What is being asked:
Reproduce the lines below verbatim, starting with the first line and going on through the line with "Liberty Mutual", both ends included.

::::::::::

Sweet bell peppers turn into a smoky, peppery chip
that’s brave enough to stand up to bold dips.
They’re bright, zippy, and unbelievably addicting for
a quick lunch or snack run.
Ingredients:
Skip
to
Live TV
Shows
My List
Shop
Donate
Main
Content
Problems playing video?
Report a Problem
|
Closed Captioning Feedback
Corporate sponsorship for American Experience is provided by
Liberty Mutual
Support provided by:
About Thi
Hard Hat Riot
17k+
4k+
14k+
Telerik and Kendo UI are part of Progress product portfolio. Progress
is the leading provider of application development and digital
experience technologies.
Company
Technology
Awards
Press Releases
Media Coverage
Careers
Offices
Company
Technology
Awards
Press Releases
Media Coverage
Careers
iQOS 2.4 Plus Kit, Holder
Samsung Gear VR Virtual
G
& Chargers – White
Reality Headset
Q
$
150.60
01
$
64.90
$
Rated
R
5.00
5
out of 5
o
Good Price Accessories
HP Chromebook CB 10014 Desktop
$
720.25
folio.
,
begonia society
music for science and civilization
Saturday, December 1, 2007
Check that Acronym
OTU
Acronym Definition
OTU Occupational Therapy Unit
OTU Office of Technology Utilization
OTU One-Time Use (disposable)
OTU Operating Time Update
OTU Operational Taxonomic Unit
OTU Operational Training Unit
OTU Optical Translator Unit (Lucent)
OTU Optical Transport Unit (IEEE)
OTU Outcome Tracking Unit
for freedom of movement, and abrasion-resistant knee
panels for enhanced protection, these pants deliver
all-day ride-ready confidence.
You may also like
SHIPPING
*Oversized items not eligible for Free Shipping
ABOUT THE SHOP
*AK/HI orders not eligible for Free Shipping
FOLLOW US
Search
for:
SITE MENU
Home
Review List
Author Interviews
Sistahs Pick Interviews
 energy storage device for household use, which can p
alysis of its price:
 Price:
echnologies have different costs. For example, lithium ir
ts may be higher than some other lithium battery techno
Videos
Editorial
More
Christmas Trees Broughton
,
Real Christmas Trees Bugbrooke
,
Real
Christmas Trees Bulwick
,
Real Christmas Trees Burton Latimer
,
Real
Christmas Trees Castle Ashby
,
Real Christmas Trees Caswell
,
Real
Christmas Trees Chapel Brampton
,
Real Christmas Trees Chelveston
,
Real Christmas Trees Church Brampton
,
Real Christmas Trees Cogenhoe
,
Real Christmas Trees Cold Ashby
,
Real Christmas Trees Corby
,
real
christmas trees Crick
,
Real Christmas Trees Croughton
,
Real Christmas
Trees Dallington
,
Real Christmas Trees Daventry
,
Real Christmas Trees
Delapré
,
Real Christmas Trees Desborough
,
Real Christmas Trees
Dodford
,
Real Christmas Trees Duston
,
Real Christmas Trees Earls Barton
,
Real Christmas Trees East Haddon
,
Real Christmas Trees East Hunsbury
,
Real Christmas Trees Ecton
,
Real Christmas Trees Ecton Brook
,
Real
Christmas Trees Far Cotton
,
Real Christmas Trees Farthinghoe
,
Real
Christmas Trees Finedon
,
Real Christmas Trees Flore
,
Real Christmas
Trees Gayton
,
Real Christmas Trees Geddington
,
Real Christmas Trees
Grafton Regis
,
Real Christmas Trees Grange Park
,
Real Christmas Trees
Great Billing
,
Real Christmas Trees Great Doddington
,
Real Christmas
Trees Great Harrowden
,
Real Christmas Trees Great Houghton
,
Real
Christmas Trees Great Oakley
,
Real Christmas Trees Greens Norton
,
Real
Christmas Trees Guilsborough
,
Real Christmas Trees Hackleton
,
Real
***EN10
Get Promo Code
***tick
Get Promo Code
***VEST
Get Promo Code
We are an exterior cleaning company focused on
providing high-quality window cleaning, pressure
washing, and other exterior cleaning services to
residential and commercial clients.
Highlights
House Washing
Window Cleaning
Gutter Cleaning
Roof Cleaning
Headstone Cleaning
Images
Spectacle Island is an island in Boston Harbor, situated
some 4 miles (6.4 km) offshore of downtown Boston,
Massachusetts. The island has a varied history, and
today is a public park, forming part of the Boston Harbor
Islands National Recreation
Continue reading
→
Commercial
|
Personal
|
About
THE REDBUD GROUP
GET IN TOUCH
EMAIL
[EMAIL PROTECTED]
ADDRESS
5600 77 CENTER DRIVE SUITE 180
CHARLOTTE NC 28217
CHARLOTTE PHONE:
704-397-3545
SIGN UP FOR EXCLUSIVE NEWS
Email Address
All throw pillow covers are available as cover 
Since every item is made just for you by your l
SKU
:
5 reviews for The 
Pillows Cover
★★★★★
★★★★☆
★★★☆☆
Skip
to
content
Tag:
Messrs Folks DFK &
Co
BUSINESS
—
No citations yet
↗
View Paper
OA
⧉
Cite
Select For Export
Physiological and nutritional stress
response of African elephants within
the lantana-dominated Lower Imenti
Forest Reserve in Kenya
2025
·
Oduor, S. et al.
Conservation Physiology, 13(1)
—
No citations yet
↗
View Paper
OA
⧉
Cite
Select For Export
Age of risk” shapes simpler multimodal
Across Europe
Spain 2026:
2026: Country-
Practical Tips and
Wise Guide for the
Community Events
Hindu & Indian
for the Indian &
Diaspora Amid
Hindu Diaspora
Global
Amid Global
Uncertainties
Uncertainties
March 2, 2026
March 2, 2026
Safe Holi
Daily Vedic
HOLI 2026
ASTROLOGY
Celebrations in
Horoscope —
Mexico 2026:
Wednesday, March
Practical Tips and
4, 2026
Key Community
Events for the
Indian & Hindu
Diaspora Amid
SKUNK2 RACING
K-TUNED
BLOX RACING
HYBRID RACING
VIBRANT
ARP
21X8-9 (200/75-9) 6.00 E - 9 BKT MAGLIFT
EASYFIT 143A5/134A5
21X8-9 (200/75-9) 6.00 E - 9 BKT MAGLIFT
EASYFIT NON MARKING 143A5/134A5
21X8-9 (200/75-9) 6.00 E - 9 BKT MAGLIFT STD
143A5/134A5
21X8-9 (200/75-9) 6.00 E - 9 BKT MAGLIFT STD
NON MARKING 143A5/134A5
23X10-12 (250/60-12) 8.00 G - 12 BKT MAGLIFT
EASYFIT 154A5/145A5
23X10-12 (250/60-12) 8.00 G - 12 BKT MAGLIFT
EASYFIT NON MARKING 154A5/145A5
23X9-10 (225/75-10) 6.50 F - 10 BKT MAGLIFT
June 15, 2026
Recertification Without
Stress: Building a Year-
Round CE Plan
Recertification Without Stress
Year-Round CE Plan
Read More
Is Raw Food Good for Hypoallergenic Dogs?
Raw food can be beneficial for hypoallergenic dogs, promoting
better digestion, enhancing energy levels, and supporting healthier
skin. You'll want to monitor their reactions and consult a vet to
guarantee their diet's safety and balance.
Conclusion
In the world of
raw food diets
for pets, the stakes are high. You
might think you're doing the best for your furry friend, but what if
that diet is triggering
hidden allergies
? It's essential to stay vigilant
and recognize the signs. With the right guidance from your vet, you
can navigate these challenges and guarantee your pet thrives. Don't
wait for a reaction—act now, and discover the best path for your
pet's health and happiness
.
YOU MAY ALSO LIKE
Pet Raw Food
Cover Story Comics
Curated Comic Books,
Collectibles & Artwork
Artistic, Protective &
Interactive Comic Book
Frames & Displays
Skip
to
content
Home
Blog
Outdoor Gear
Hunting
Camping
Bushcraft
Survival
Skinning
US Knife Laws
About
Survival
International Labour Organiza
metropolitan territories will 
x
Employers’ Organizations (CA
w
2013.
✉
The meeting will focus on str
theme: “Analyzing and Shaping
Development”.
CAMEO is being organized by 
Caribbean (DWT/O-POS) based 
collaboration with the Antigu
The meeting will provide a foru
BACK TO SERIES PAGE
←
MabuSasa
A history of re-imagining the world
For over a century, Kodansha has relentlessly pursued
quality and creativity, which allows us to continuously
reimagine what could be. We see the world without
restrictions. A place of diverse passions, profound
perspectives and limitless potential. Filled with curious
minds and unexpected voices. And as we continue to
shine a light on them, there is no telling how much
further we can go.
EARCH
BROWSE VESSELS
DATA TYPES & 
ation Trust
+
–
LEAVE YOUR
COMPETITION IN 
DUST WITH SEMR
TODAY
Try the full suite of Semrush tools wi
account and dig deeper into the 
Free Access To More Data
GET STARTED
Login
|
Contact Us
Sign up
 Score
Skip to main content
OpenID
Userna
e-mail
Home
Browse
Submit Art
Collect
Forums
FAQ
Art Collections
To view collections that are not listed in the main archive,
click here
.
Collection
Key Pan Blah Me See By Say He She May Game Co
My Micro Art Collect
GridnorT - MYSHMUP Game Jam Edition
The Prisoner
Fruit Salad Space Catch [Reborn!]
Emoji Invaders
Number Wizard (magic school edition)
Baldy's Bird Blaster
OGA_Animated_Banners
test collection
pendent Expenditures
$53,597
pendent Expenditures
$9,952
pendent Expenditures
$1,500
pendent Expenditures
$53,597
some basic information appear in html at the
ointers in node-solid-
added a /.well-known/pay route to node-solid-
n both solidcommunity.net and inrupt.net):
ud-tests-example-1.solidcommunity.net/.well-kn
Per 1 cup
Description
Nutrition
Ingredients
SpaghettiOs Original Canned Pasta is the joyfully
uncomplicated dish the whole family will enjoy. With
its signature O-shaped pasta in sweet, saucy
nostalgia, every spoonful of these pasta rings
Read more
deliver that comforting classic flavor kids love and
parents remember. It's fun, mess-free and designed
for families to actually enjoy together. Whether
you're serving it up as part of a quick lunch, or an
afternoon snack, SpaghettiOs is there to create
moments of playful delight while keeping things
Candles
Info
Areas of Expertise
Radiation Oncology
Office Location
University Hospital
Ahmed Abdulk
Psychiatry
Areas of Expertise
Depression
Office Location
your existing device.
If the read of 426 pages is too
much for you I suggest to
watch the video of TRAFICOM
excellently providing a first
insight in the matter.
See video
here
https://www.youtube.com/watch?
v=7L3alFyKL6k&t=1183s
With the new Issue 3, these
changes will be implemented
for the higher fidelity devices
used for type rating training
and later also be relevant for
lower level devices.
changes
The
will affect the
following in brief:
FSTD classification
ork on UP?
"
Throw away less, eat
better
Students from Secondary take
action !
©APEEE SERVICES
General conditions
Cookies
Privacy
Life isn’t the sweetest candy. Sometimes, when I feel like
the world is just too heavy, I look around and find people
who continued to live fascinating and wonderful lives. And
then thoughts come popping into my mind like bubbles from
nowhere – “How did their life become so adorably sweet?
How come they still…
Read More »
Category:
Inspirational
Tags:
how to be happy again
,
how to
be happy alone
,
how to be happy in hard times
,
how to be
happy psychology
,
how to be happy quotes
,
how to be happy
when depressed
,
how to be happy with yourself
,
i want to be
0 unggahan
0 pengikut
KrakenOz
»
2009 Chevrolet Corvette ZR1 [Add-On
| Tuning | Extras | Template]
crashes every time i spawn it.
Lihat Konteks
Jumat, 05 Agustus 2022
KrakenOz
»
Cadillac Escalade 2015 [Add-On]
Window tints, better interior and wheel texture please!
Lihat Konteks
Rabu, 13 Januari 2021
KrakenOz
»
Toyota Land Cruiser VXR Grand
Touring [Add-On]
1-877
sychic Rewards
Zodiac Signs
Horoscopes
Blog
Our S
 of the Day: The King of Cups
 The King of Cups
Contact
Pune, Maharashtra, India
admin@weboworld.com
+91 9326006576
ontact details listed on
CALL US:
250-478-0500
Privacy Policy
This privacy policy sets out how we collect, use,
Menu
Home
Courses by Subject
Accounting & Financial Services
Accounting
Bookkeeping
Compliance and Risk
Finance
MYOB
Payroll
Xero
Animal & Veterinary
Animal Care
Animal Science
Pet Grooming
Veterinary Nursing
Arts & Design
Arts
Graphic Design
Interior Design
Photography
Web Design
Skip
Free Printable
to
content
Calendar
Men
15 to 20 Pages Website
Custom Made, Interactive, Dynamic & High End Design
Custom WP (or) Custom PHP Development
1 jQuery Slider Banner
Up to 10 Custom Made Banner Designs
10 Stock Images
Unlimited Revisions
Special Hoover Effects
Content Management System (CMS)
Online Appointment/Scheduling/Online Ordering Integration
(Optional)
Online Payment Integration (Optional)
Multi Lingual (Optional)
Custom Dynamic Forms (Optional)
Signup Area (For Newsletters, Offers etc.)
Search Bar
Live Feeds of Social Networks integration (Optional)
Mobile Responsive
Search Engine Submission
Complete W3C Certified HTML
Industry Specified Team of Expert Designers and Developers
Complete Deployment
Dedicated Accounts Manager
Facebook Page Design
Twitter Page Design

::::::::::

Your response:
Sweet bell peppers turn into a smoky, peppery chip
that’s brave enough to stand up to bold dips.
They’re bright, zippy, and unbelievably addicting for
a quick lunch or snack run.
Ingredients:
Skip
to
Live TV
Shows
My List
Shop
Donate
Main
Content
Problems playing video?
Report a Problem
|
Closed Captioning Feedback
Corporate sponsorship for American Experience is provided by
Liberty Mutual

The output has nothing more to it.